Problem requirements ->
Copy every line of text from the records below verbatim, omitting the picture markers.

====== Information ======

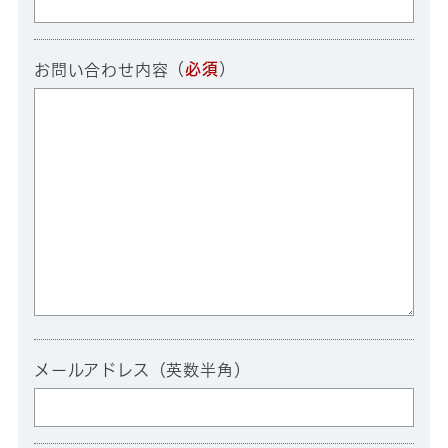
（
必須
）
お問い合わせ内容
メールアドレス（英数半角）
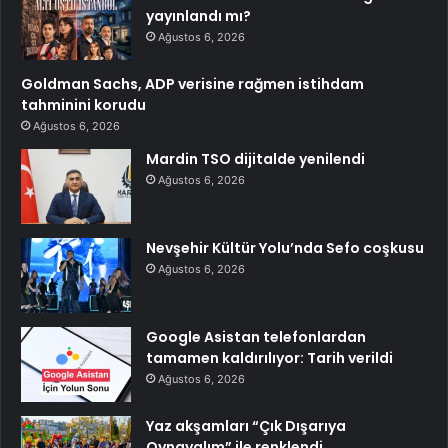
yayınlandı mı?
Ağustos 6, 2026
Goldman Sachs, ADP verisine rağmen istihdam
tahminini korudu
Ağustos 6, 2026
Mardin TSO dijitalde yenilendi
Ağustos 6, 2026
Nevşehir Kültür Yolu’nda Sefo coşkusu
Ağustos 6, 2026
Google Asistan telefonlardan
tamamen kaldırılıyor: Tarih verildi
Ağustos 6, 2026
Yaz akşamları “Çık Dışarıya
Oynayalım” ile renklendi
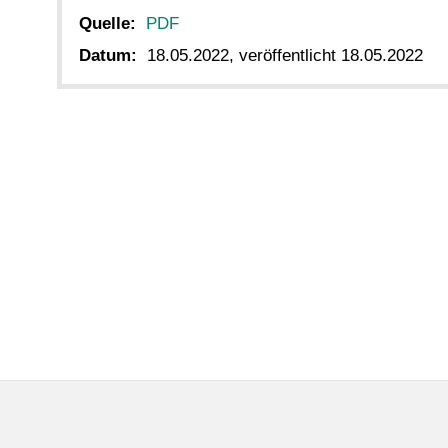
Quelle:
PDF
Datum:
18.05.2022, veröffentlicht 18.05.2022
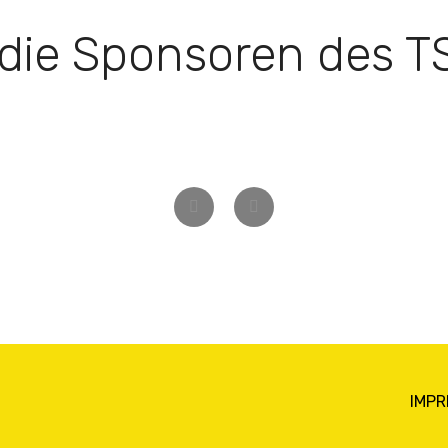
 die Sponsoren des 
Zurück
Weiter
IMP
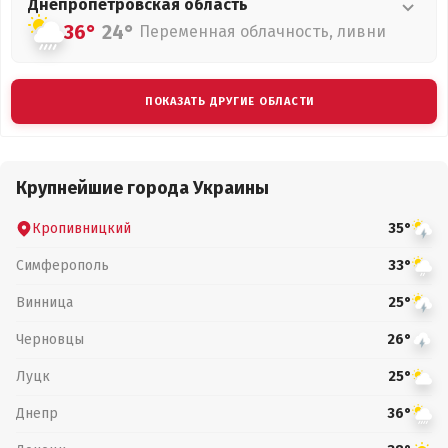
Днепропетровская
область
36°
24°
Переменная облачность, ливни
ПОКАЗАТЬ ДРУГИЕ ОБЛАСТИ
Крупнейшие города Украины
Кропивницкий
35°
Симферополь
33°
Винница
25°
Черновцы
26°
Луцк
25°
Днепр
36°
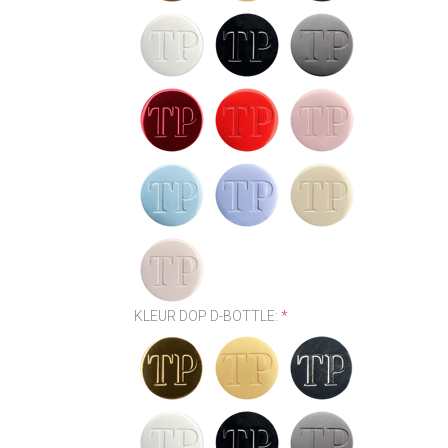
KLEUR DOP D-BOTTLE:
*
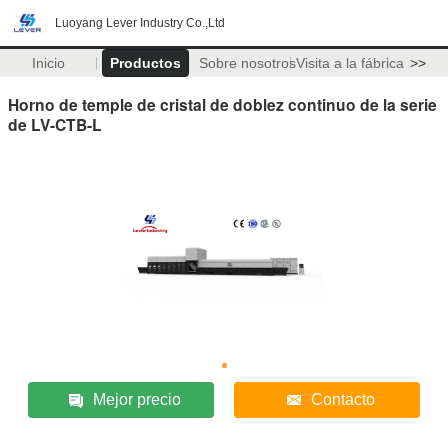
Luoyang Lever Industry Co.,Ltd
Inicio
Productos
Sobre nosotros
Visita a la fábrica
>>
Horno de temple de cristal de doblez continuo de la serie
de LV-CTB-L
Mejor precio
Contacto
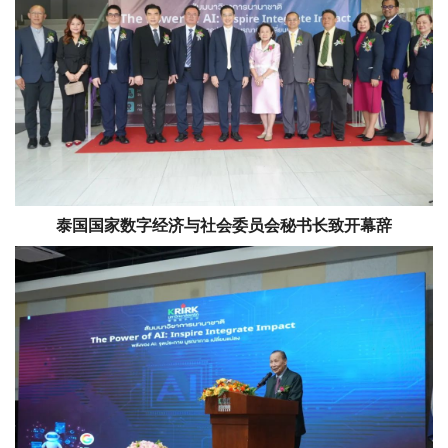
泰国国家数字经济与社会委员会秘书长致开幕辞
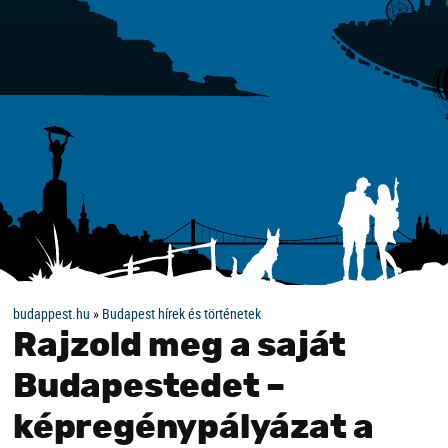
budappest.hu
»
Budapest hírek és történetek
Rajzold meg a saját
Budapestedet –
képregénypályázat a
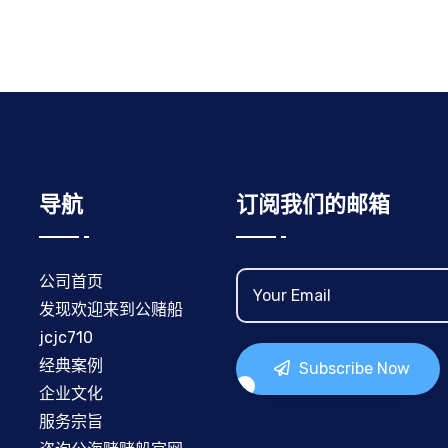
导航
订阅我们的邮箱
公司首页
发现欢迎来到公赌船
jcjc710
经典案例
Subscribe Now
企业文化
服务宗旨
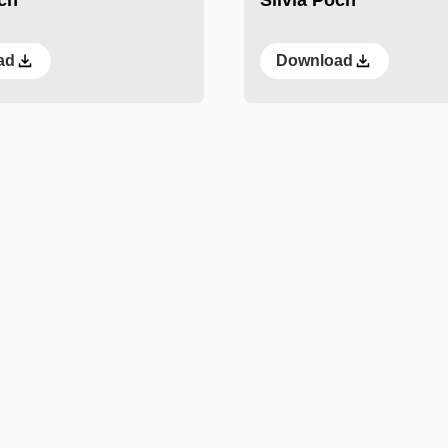
ad
Download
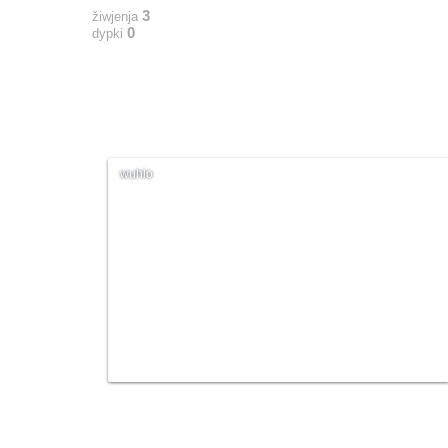
3
žiwjenja
0
dypki
wuhlo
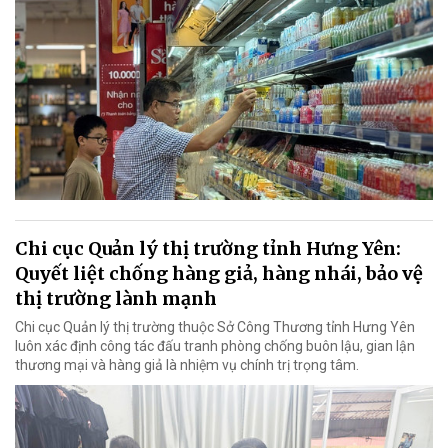
Chi cục Quản lý thị trường tỉnh Hưng Yên:
Quyết liệt chống hàng giả, hàng nhái, bảo vệ
thị trường lành mạnh
Chi cục Quản lý thị trường thuộc Sở Công Thương tỉnh Hưng Yên
luôn xác định công tác đấu tranh phòng chống buôn lậu, gian lận
thương mại và hàng giả là nhiệm vụ chính trị trọng tâm.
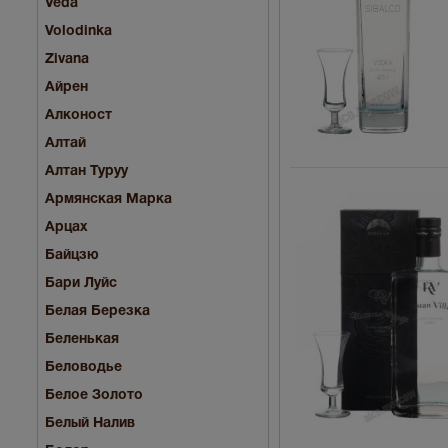
Veda
Volodinka
Zivana
Айрен
Алконост
Алтай
Алтан Туруу
Армянская Марка
Арцах
Байцзю
Бари Луйс
Белая Березка
Беленькая
Беловодье
Белое Золото
Белый Налив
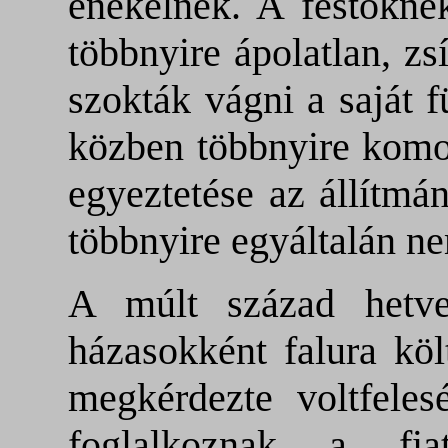
énekelnek. A festőkne
többnyire ápolatlan, zs
szokták vágni a saját f
közben többnyire komo
egyeztetése az állítmá
többnyire egyáltalán n
A múlt század hetve
házasokként falura kö
megkérdezte voltfeles
foglalkoznak a fia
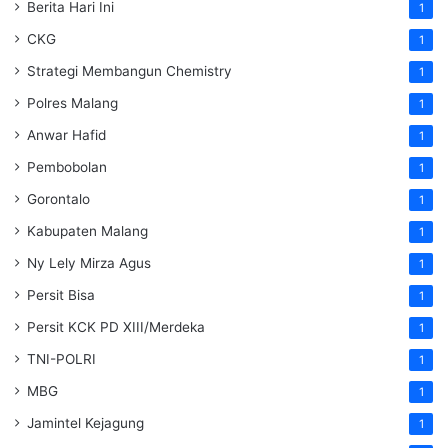
Berita Hari Ini
1
CKG
1
Strategi Membangun Chemistry
1
Polres Malang
1
Anwar Hafid
1
Pembobolan
1
Gorontalo
1
Kabupaten Malang
1
Ny Lely Mirza Agus
1
Persit Bisa
1
Persit KCK PD XIII/Merdeka
1
TNI-POLRI
1
MBG
1
Jamintel Kejagung
1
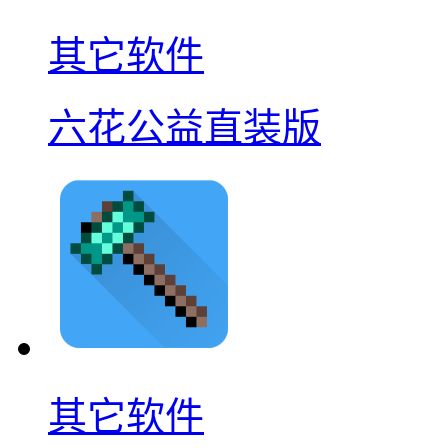
其它软件
六花公益直装版
其它软件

======

Response ->
（
必須
）
お問い合わせ内容
メールアドレス（英数半角）
yayınlandı mı?
Ağustos 6, 2026
Goldman Sachs, ADP verisine rağmen istihdam
tahminini korudu
Ağustos 6, 2026
Mardin TSO dijitalde yenilendi
Ağustos 6, 2026
Nevşehir Kültür Yolu’nda Sefo coşkusu
Ağustos 6, 2026
Google Asistan telefonlardan
tamamen kaldırılıyor: Tarih verildi
Ağustos 6, 2026
Yaz akşamları “Çık Dışarıya
Oynayalım” ile renklendi
Quelle:
PDF
Datum:
18.05.2022, veröffentlicht 18.05.2022
 die Sponsoren des 
Zurück
Weiter
IMP
Днепропетровская
область
36°
24°
Переменная облачность, ливни
ПОКАЗАТЬ ДРУГИЕ ОБЛАСТИ
Крупнейшие города Украины
Кропивницкий
35°
Симферополь
33°
Винница
25°
Черновцы
26°
Луцк
25°
Днепр
36°
KLEUR DOP D-BOTTLE:
*
Luoyang Lever Industry Co.,Ltd
Inicio
Productos
Sobre nosotros
Visita a la fábrica
>>
Horno de temple de cristal de doblez continuo de la serie
de LV-CTB-L
Mejor precio
Contacto
泰国国家数字经济与社会委员会秘书长致开幕辞
budappest.hu
»
Budapest hírek és történetek
Rajzold meg a saját
Budapestedet –
képregénypályázat a
导航
订阅我们的邮箱
公司首页
发现欢迎来到公赌船
jcjc710
经典案例
Subscribe Now
企业文化
服务宗旨
ad
Download
3
žiwjenja
0
dypki
wuhlo
Chi cục Quản lý thị trường tỉnh Hưng Yên:
Quyết liệt chống hàng giả, hàng nhái, bảo vệ
thị trường lành mạnh
Chi cục Quản lý thị trường thuộc Sở Công Thương tỉnh Hưng Yên
luôn xác định công tác đấu tranh phòng chống buôn lậu, gian lận
thương mại và hàng giả là nhiệm vụ chính trị trọng tâm.
Veda
Volodinka
Zivana
Айрен
Алконост
Алтай
Алтан Туруу
Армянская Марка
Арцах
Байцзю
Бари Луйс
Белая Березка
Беленькая
Беловодье
Белое Золото
Белый Налив
énekelnek. A festőkne
többnyire ápolatlan, zs
szokták vágni a saját f
közben többnyire komo
egyeztetése az állítmá
többnyire egyáltalán n
A múlt század hetve
házasokként falura kö
megkérdezte voltfeles
foglalkoznak a fia
Berita Hari Ini
1
CKG
1
Strategi Membangun Chemistry
1
Polres Malang
1
Anwar Hafid
1
Pembobolan
1
Gorontalo
1
Kabupaten Malang
1
Ny Lely Mirza Agus
1
Persit Bisa
1
Persit KCK PD XIII/Merdeka
1
TNI-POLRI
1
MBG
1
Jamintel Kejagung
1
其它软件
六花公益直装版
其它软件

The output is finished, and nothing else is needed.